# RECORDS FOR THIS EXERCISE
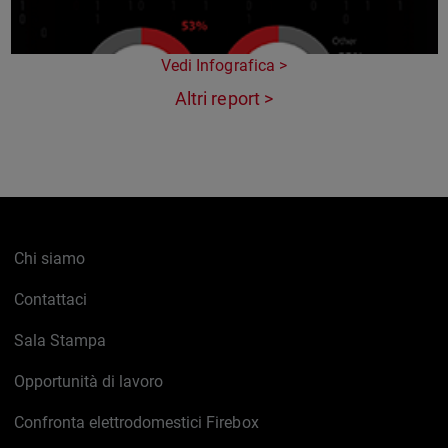
Vedi Infografica >
Altri report >
Chi siamo
Contattaci
Sala Stampa
Opportunità di lavoro
Confronta elettrodomestici Firebox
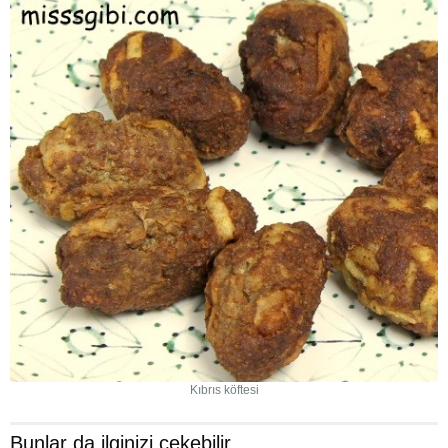
Kıbrıs köftesi
Bunlar da ilginizi çekebilir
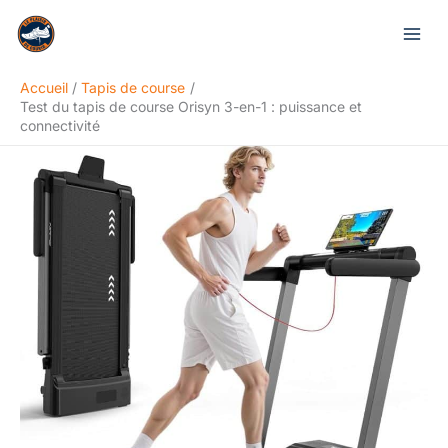
Aller
Rechercher
au
contenu
Accueil
Tapis de course
Test du tapis de course Orisyn 3-en-1 : puissance et
connectivité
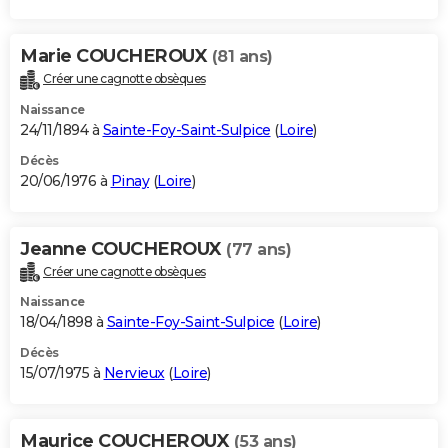
Marie COUCHEROUX
(81 ans)
Créer une cagnotte obsèques
Naissance
24/11/1894 à
Sainte-Foy-Saint-Sulpice
(
Loire
)
Décès
20/06/1976 à
Pinay
(
Loire
)
Jeanne COUCHEROUX
(77 ans)
Créer une cagnotte obsèques
Naissance
18/04/1898 à
Sainte-Foy-Saint-Sulpice
(
Loire
)
Décès
15/07/1975 à
Nervieux
(
Loire
)
Maurice COUCHEROUX
(53 ans)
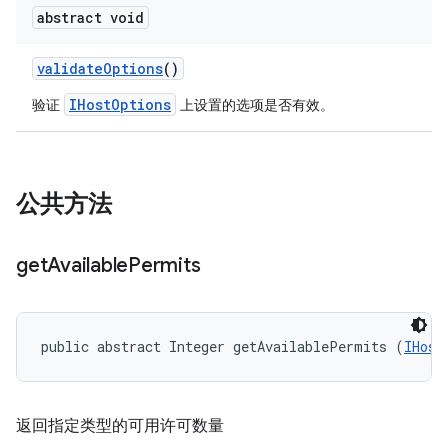
abstract void
validate
Options
()
IHostOptions
验证
上设置的选项是否有效。
公共方法
get
Available
Permits
public abstract Integer getAvailablePermits (
IHost
返回指定类型的可用许可数量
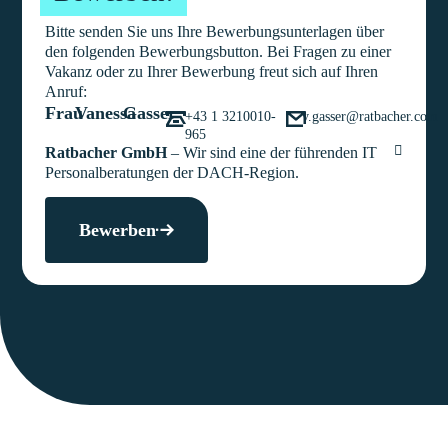
Bitte senden Sie uns Ihre Bewerbungsunterlagen über
den folgenden Bewerbungsbutton. Bei Fragen zu einer
Vakanz oder zu Ihrer Bewerbung freut sich auf Ihren
Anruf:
Frau
Vanessa
Gasser
+43 1 3210010-
v.gasser@ratbacher.com
965
Ratbacher GmbH
– Wir sind eine der führenden IT
Personalberatungen der DACH-Region.
Bewerben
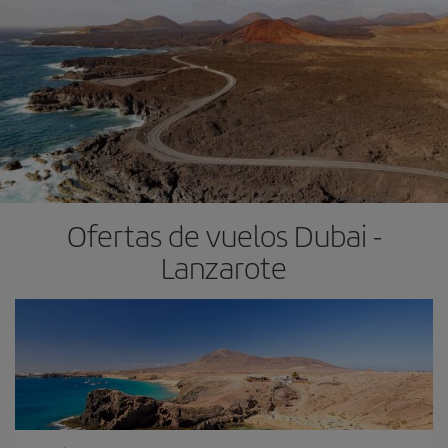
Ofertas de vuelos Dubai -
Lanzarote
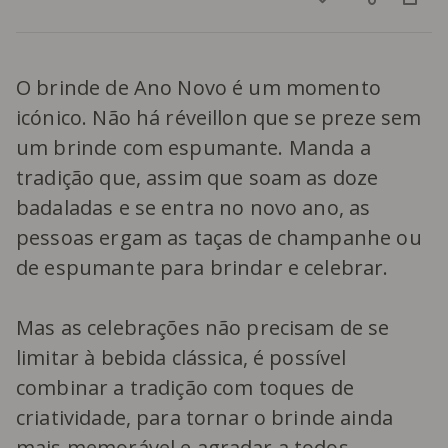
O brinde de Ano Novo é um momento
icónico. Não há réveillon que se preze sem
um brinde com espumante. Manda a
tradição que, assim que soam as doze
badaladas e se entra no novo ano, as
pessoas ergam as taças de champanhe ou
de espumante para brindar e celebrar.
Mas as celebrações não precisam de se
limitar à bebida clássica, é possível
combinar a tradição com toques de
criatividade, para tornar o brinde ainda
mais memorável e agradar a todos.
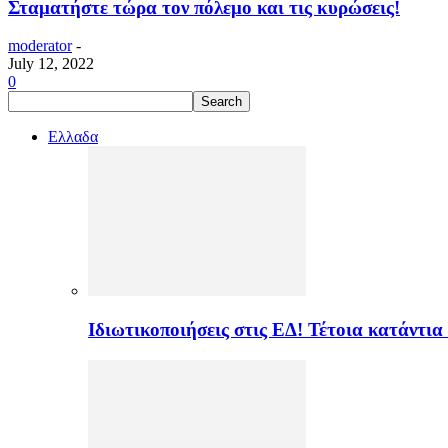
Σταματήστε τώρα τον πόλεμο και τις κυρώσεις!
moderator
-
July 12, 2022
0
Ελλαδα
Ιδιωτικοποιήσεις στις ΕΔ! Τέτοια κατάντια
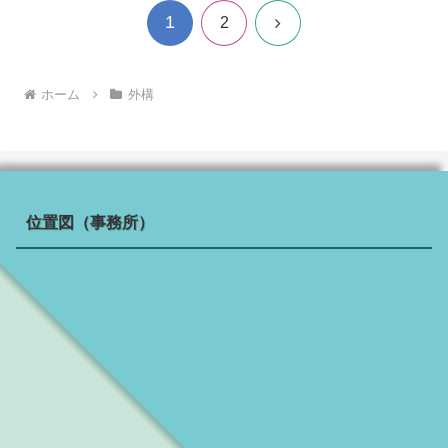
1
次
2
へ
ホーム
外構
位置図（事務所）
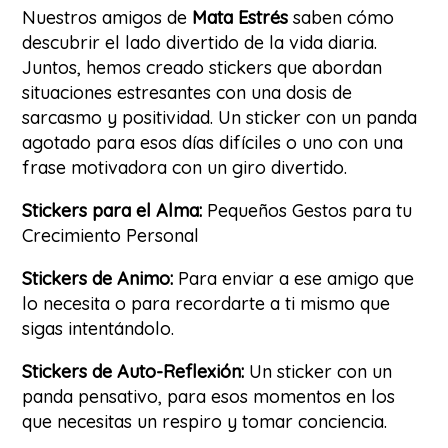
Nuestros amigos de
Mata Estrés
saben cómo
descubrir el lado divertido de la vida diaria.
Juntos, hemos creado stickers que abordan
situaciones estresantes con una dosis de
sarcasmo y positividad. Un sticker con un panda
agotado para esos días difíciles o uno con una
frase motivadora con un giro divertido.
Stickers para el Alma:
Pequeños Gestos para tu
Crecimiento Personal
Stickers de Animo:
Para enviar a ese amigo que
lo necesita o para recordarte a ti mismo que
sigas intentándolo.
Stickers de Auto-Reflexión:
Un sticker con un
panda pensativo, para esos momentos en los
que necesitas un respiro y tomar conciencia.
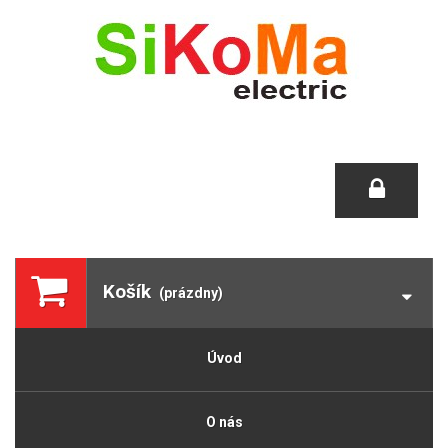
Košík
(prázdny)
Úvod
O nás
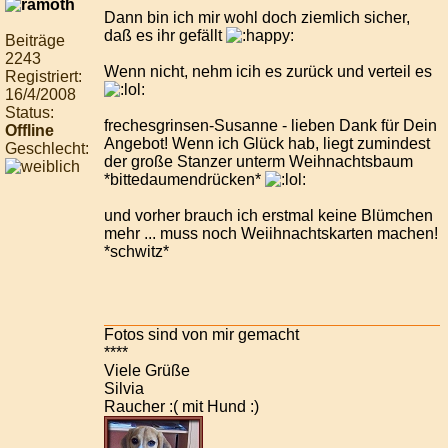
Dann bin ich mir wohl doch ziemlich sicher,
daß es ihr gefällt
Beiträge
2243
Wenn nicht, nehm icih es zurück und verteil es
Registriert:
16/4/2008
Status:
frechesgrinsen-Susanne - lieben Dank für Dein
Offline
Angebot! Wenn ich Glück hab, liegt zumindest
Geschlecht:
der große Stanzer unterm Weihnachtsbaum
*bittedaumendrücken*
und vorher brauch ich erstmal keine Blümchen
mehr ... muss noch Weiihnachtskarten machen!
*schwitz*
Fotos sind von mir gemacht
****
Viele Grüße
Silvia
Raucher :( mit Hund :)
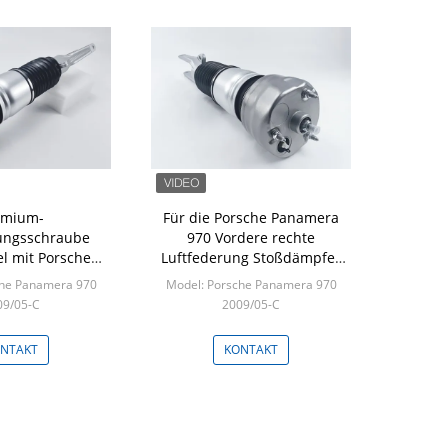
emium-
Für die Porsche Panamera
ungsschraube
970 Vordere rechte
l mit Porsche
Luftfederung Stoßdämpfer
0 Vorder-Rechts
97034305201- OE Ersatz
che Panamera 970
Model: Porsche Panamera 970
side Ersetzen
09/05-C
2009/05-C
8 97034305209
n: 1 Stk
Min: 1 Stk
NTAKT
KONTAKT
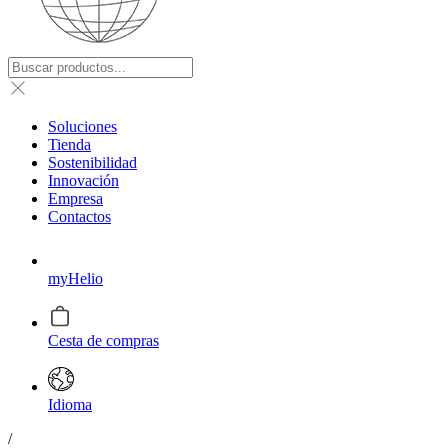
Soluciones
Tienda
Sostenibilidad
Innovación
Empresa
Contactos
myHelio
Cesta de compras
Idioma
/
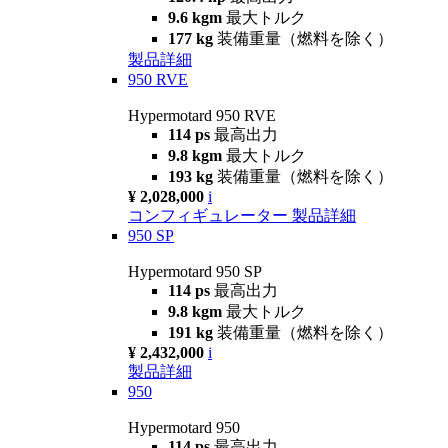
9.6 kgm
最大トルク
177 kg
装備重量（燃料を除く）
製品詳細
950 RVE
Hypermotard 950 RVE
114 ps
最高出力
9.8 kgm
最大トルク
193 kg
装備重量（燃料を除く）
¥ 2,028,000
i
コンフィギュレーター
製品詳細
950 SP
Hypermotard 950 SP
114 ps
最高出力
9.8 kgm
最大トルク
191 kg
装備重量（燃料を除く）
¥ 2,432,000
i
製品詳細
950
Hypermotard 950
114 ps
最高出力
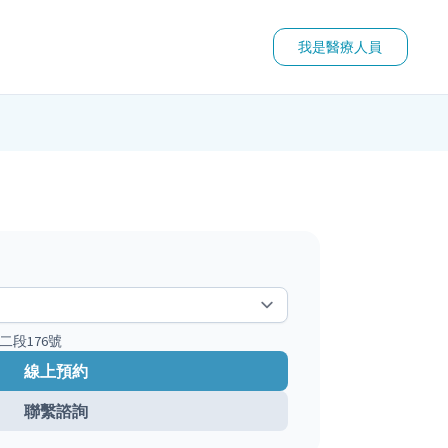
我是醫療人員
二段176號
線上預約
聯繫諮詢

# WHAT THE EXERCISE ASKS
How many lines above contain the string "tradição"? Case counts. Reply with the number only.

# SOLVED PROBLEM
2